- The Washington Times - Monday, May 21, 2018

The Supreme Court decided in favor of employers Monday, ruling that they can enforce arbitration clauses in contracts and head off employees’ attempts at class-action lawsuits.

The majority in the 5-4 ruling said federal law is on the employers’ side in the dispute, and Justice Neil M. Gorsuch, who wrote the majority opinion, said lawmakers were clear in what they had intended — that cannot-sue provisions are not illegal and unenforceable.

“Our rules aiming for harmony over conflict in statutory interpretation grow from an appreciation that it’s the job of Congress by legislation, not this Court by supposition, both to write the laws and to repeal them,” Justice Gorsuch wrote.

“As a matter of policy these questions [of the justice of cannot-sue contracts] are surely debatable. But as a matter of law the answer is clear,” he wrote.

The case of Ernst & Young LLP v. Morris stemmed from an accountant whose job was terminated, who then sought overtime pay for work he’d done.

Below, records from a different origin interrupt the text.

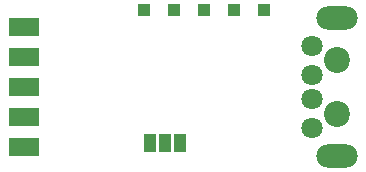
<source format=gbr>
G04 #@! TF.GenerationSoftware,KiCad,Pcbnew,6.0.11+dfsg-1*
G04 #@! TF.CreationDate,2023-04-16T09:36:05+08:00*
G04 #@! TF.ProjectId,stlink,73746c69-6e6b-42e6-9b69-6361645f7063,g*
G04 #@! TF.SameCoordinates,PX5c07920PY68e7780*
G04 #@! TF.FileFunction,Soldermask,Bot*
G04 #@! TF.FilePolarity,Negative*
%FSLAX46Y46*%
G04 Gerber Fmt 4.6, Leading zero omitted, Abs format (unit mm)*
G04 Created by KiCad (PCBNEW 6.0.11+dfsg-1) date 2023-04-16 09:36:05*
%MOMM*%
%LPD*%
G01*
G04 APERTURE LIST*
%ADD10C,1.800000*%
%ADD11O,3.500000X2.000000*%
%ADD12C,2.200000*%
%ADD13R,2.540000X1.524000*%
%ADD14R,1.000000X1.000000*%
%ADD15R,1.000000X1.500000*%
G04 APERTURE END LIST*
D10*
G04 #@! TO.C,J1*
X38400000Y23500000D03*
X38400000Y21000000D03*
X38400000Y19000000D03*
X38400000Y16500000D03*
D11*
X40500000Y14150000D03*
X40500000Y25850000D03*
D12*
X40500000Y17700000D03*
X40500000Y22300000D03*
G04 #@! TD*
D13*
G04 #@! TO.C,J2*
X14000000Y25080000D03*
X14000000Y22540000D03*
X14000000Y20000000D03*
X14000000Y17460000D03*
X14000000Y14920000D03*
G04 #@! TD*
D14*
G04 #@! TO.C,TP3*
X29230000Y26500000D03*
G04 #@! TD*
G04 #@! TO.C,TP1*
X34310000Y26500000D03*
G04 #@! TD*
G04 #@! TO.C,TP4*
X26690000Y26500000D03*
G04 #@! TD*
G04 #@! TO.C,TP5*
X24150000Y26500000D03*
G04 #@! TD*
G04 #@! TO.C,TP2*
X31770000Y26500000D03*
G04 #@! TD*
D15*
G04 #@! TO.C,JP1*
X24650000Y15250000D03*
X25950000Y15250000D03*
X27250000Y15250000D03*
G04 #@! TD*
M02*

</source>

According to his contract, he was supposed to take those disputes to arbitration, but he instead filed a class-action lawsuit.

The 9th U.S. Circuit Court of Appeals ruled in favor of the accountant, saying the National Labor Relations Act protected employees’ right to engage in “concerted activity,” making the cannot-sue provision in the contract unenforceable.

Monday’s decision, which also covered two related cases which had created a “circuit split” on whether such contracts are enforceable, overturns the 9th Circuit ruling, becoming the latest decision by the liberal-leaning West Coast circuit to be met with disapproval by the high court.

Justice Ruth Bader Ginsburg filed a dissent, in which the other three Democratic-appointed justices joined.

She said, reading her decision from the bench, that the court majority’s ruling would result in “huge underenforcement of federal and state statutes designed to advance the well-being of vulnerable workers.”

She urged Congress to step in and rewrite the law to give employees a recourse in the courts, arguing that employees don’t really have a choice on whether to sign such agreements, calling them “arm-twisted, take-it-or-leave-it contracts.”

Though Monday’s decision does not affect union contracts that protect lawsuit-rights, it affects an estimated 25 million non-unionized employees who work under contracts that limit the ability to sue over workplace disputes. And although this case concerned a pay dispute, it could also affect employees’ ability to sue over such issues as the handling of sexual harassment or pay discrimination claims.

The longest-serving Democrat in the Senate, Sen. Patrick Leahy of Vermont, said he agreed with Justice Ginsburg, adding the court’s decision will hide corporate wrongdoing.

“Preventing employees from banding together may serve large corporations, but it does not serve those who face injustice. It stacks the deck against everyday Americans. In the era of the #MeToo movement, when strength in numbers has proven critical to exposing the wrongdoing of powerful interests, this decision threatens to take us a step backward,” Mr. Leahy said.